Few people consciously think through all of these aspects every time, and as humans we love to do things the same way over and over again. Thus we need to set things up in such a way that we can help or guide people to the right sharing mechanisms – ideally with as little training as possible, but there usually needs to be some.

Outlook logoOutlook adds ANOTHER wrinkle! Office 2016 is extremely “Office 365 aware”. When you attach a file to an email in Outlook from a shared location like your OneDrive for Business, it gives you the option of attaching the file the old way or by sending a link to the document instead. Taking the latter course effectively punches a hole through the firewall to make that document available to the person getting the link.

Other pieces of the governance puzzle that come in here are: retention policies, records management, templating, etc., but each of those are almost conversations in themselves.

All of this can become INCREDIBLY complex, but it only should become that complex when the business requirements dictate it.

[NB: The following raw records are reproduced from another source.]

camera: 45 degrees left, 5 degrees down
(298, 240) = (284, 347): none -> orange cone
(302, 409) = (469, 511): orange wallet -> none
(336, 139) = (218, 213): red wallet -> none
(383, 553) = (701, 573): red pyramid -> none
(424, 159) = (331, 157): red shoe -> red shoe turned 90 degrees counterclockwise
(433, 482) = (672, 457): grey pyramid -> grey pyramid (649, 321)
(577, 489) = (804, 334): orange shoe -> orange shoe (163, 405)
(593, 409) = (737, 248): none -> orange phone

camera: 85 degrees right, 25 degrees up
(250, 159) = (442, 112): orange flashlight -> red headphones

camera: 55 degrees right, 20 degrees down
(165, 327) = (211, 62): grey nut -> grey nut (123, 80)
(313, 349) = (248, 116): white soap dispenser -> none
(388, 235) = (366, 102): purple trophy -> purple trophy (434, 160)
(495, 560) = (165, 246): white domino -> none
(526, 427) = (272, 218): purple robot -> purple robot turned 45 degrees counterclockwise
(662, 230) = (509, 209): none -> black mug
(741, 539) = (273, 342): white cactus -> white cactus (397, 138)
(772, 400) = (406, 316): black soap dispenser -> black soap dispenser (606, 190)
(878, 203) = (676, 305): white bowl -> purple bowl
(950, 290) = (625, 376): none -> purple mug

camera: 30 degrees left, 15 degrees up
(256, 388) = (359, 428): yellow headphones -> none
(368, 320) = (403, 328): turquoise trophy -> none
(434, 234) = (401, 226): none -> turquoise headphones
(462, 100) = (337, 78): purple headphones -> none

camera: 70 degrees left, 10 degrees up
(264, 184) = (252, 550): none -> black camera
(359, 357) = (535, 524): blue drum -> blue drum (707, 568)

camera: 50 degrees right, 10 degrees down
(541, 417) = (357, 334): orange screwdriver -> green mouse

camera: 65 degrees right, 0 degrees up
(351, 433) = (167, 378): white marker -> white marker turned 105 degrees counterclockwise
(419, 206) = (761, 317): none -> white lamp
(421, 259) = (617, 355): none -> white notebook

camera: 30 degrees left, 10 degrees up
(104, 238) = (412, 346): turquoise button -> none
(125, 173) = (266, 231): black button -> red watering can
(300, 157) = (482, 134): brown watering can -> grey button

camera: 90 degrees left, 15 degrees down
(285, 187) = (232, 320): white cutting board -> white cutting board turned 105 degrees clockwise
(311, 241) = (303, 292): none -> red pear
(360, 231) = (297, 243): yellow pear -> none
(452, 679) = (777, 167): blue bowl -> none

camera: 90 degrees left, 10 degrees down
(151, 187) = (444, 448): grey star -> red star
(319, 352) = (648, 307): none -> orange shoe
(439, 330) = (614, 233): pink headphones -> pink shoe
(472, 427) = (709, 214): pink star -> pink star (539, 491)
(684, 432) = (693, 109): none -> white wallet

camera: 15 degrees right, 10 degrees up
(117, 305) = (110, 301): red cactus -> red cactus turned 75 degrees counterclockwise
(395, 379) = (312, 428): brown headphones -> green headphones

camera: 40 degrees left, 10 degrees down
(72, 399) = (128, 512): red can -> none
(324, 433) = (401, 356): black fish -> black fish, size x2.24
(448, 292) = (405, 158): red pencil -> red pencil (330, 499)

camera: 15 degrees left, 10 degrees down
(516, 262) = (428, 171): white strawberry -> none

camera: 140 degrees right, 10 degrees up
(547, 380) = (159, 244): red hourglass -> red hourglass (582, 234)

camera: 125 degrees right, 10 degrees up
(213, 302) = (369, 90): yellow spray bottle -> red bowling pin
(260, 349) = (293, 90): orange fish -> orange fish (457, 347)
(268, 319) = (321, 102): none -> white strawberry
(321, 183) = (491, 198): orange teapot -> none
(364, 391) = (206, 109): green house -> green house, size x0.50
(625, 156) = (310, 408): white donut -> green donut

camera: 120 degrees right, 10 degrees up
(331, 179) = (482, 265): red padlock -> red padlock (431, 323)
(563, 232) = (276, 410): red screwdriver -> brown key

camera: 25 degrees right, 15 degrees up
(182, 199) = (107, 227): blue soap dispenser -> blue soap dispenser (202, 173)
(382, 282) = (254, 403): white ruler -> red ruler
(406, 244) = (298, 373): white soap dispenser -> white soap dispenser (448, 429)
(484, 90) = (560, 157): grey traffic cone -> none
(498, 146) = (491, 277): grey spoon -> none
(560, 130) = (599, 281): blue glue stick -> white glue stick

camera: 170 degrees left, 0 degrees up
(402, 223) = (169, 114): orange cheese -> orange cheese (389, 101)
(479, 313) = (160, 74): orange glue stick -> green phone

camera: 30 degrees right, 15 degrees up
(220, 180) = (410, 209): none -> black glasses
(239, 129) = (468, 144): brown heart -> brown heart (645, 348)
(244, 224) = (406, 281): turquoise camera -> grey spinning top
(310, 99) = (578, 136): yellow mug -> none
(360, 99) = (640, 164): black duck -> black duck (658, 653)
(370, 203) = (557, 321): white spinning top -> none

In many cases people want to over-engineer the technology to prevent people from doing dumb things, and that’s well-nigh impossible. If we lock things down too tightly, then people just start storing things in Dropbox or Google Docs instead, defeating the entire point! Be sure you’re setting things up to both provide a good user experience (UX) AND to protect your organization’s interests. Unfortunately, those two things can often be at odds.